*** Opening EXCERPTED TEXT ***

The fish in the following video shows goldfish, guppies, gouramis and clownfish living in the same tank. They all look fairly healthy and active to me, but I have no idea how long they have been in that tank.

http://www.aquariacentral.com/forums/showthread.php?196414-Asia-Trip-2009-Singapore-Aquarama-2009-GEX-Magical-Water

Before I let the conversation continue, I personally do not think that this is a good thing to do to your pet fish. I would be interested in seeing research on whether or not fish can thrive in an aquarium like this though.

Thoughts?


----------



## Ghost Knife (Mar 12, 2008)

I would think Mollies would be able to handle the salt better than Guppies.


----------



## Mikaila31 (Nov 29, 2009)

As you stated its basically putting each fish near its tolerance threshold. Sure they may be able to survive short term, but thats a lot different then thriving long term. If people were actually successful with it, it would be more widely used. I've seen it come up before, so its not anything new AFAIK.


----------



## emc7 (Jul 23, 2005)

I wouldn't underestimate guppie's salt tolerance. I've heard of public aquariums raising guppies in pure saltwater to feed to freshwater animals and feeding freshwater guppies to saltwater animals. 

I do think you could breed selectively for tolerance. The more generations in a different water chemistry, the better suited the fish would get. It would be a cruel experiment, but you could slowly shift the water until half the fish die, then dial it back and breed the survivors and repeat. This is essentially what the hobby has done with ammonia and nitrate and why wild fish are 'sensitive' compared to tank strains.


----------



## Fishpunk (Apr 18, 2011)

*** Closing EXCERPTED TEXT ***
*** Opening PROVIDED DATA ***

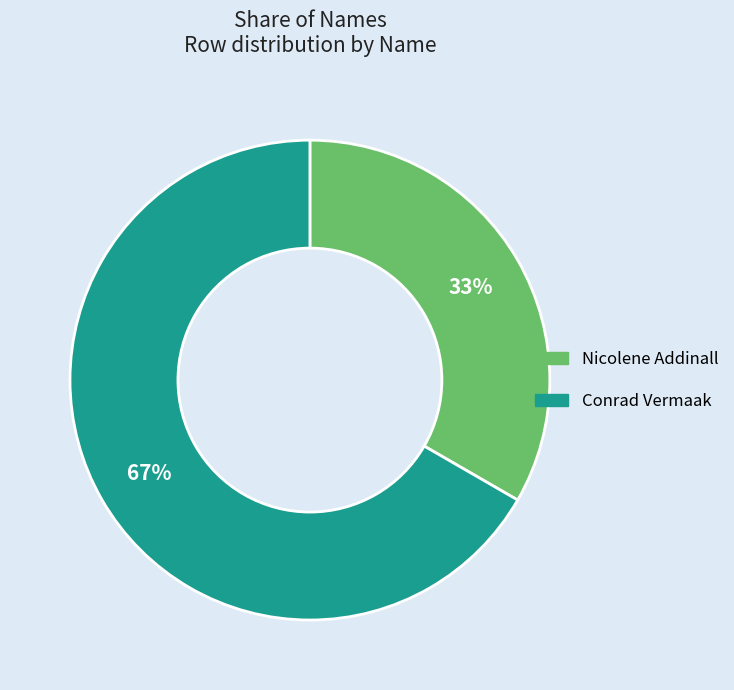

Between Nicolene Addinall and Conrad Vermaak, which is larger?

Conrad Vermaak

*** Closing PROVIDED DATA ***

THE TASK: Reproduce the fish tank thread from "## Ghost Knife" up to and including "anything new AFAIK.", swapping "Mollies" for "Platies".

ANSWER:
## Ghost Knife (Mar 12, 2008)

I would think Platies would be able to handle the salt better than Guppies.


----------



## Mikaila31 (Nov 29, 2009)

As you stated its basically putting each fish near its tolerance threshold. Sure they may be able to survive short term, but thats a lot different then thriving long term. If people were actually successful with it, it would be more widely used. I've seen it come up before, so its not anything new AFAIK.